Rokeach, M. (1968): Beliefs, Attitudes, and Values. San Francisco, CA: Jossey-Bass.
Kreuter, Frauke (2010): Paradata: Previous Developments and Recent Discussions. In: RatSWD, Working Paper Nr. 136.


5. Assessing Political Efficacy comparability: measurement invariance and correction for measurement error
Dr Andre Pirralha (Universitat Pompeu Fabra)
Dr Wiebke Weber (Universitat Pompeu Fabra)

The concept of political efficacy has played an important role in studies of political behaviour. Since the seminal studies of Campbell, Gurin and Miller (1954) and Campbell, Converse, Miller and Stokes (1960), the political efficacy construct has been regarded as an important predictor of political participation (Abramson and Aldrich, 1982) and as an outcome of participation (Finkel, 1985). In the sake of democracy’s stability, high levels of efficacy among citizens are regarded as desirable. Individuals that are confident about their ability to influence the actions of their government are more likely to support the democratic system. It was Easton’s (1965) work that first integrated the construct of political efficacy into the concept of political support. However, it was also soon revealed that political efficacy is based in a two-dimensional structure: internal efficacy or subjective competence, which can be defined as the confidence of the individual in his or her own abilities to understand politics and to act politically, and external efficacy or system responsiveness, the individual’s belief in the responsiveness of the political system (Lane 1959; Converse 1972; Balch 1974). More recently, it has been shown that these two dimensions are very different and carry different relationships with other variables. However, this theoretical debate has implicit the assumption that measurement of political efficacy is equivalent across different cultural contexts. But is that really the case?

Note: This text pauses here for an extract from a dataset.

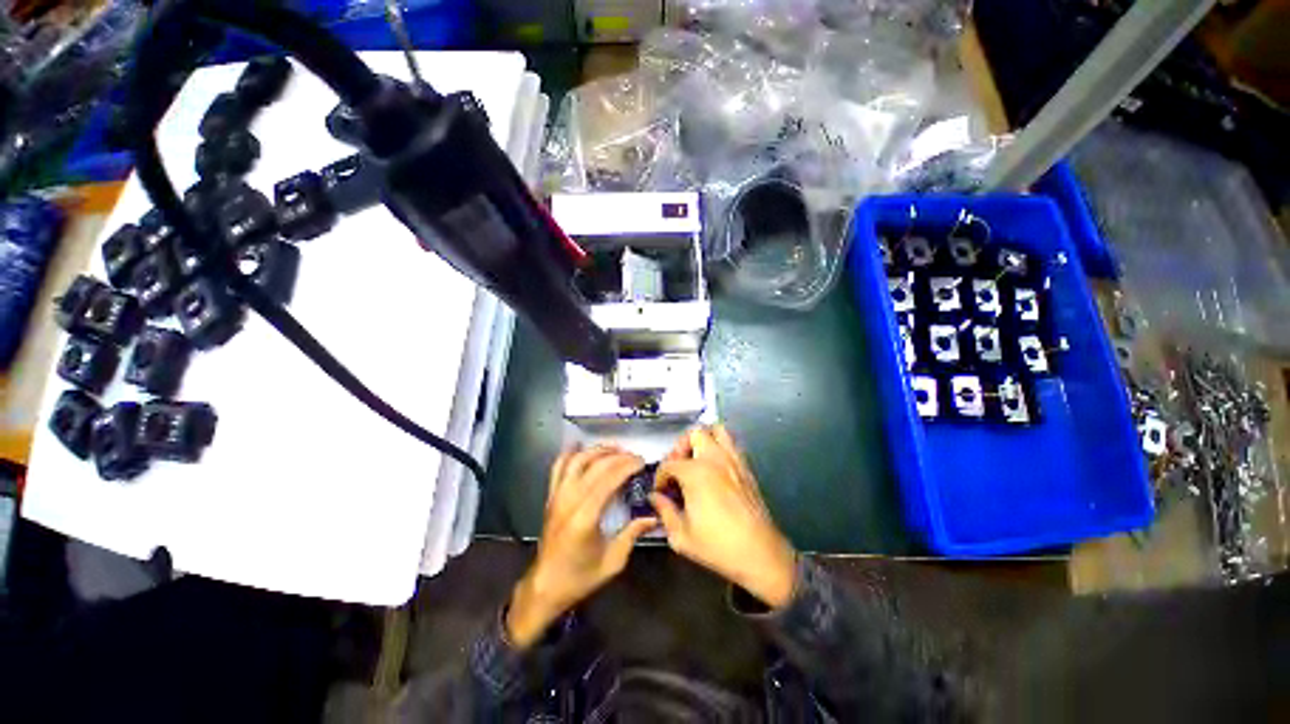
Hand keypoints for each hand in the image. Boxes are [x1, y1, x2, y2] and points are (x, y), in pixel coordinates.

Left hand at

The most common way to prove it is testing for measurement equivalence. Over the last decades, different data analysis tools have been developed to assess measurement equivalence. Even though it is widely known that measurement error can seriously attenuate the relationships between variables, most previous work on measurement equivalence has only focus on random error and largely ignore the potential effect of systematic error, including method effects. This is an important issue because it is often claimed that equivalence analysis is too strict without mentioning that some of the differences that determine a group to be not invariant can be corrected in the measurement process. The main reason not to address the correction for measurement error issue is the difficulty in obtaining the quality estimates for the indicators. However, with SQP the quality estimates are now easily available which makes correction for measurement error considerably easier.
This paper has two goals. First we aim to assess measurement equivalence of the political efficacy construct. Second, our goal is to determine the impact of full correction for measurement error on measurement equivalence analysis. For this purpose, we use data from the European Social Survey 2014 Round 7. The results will help to clarify if political efficacy can be compared across European countries and whether equivalence analysis after correction for measurement error is another viable avenue to ensure the maximum comparability between countries and groups.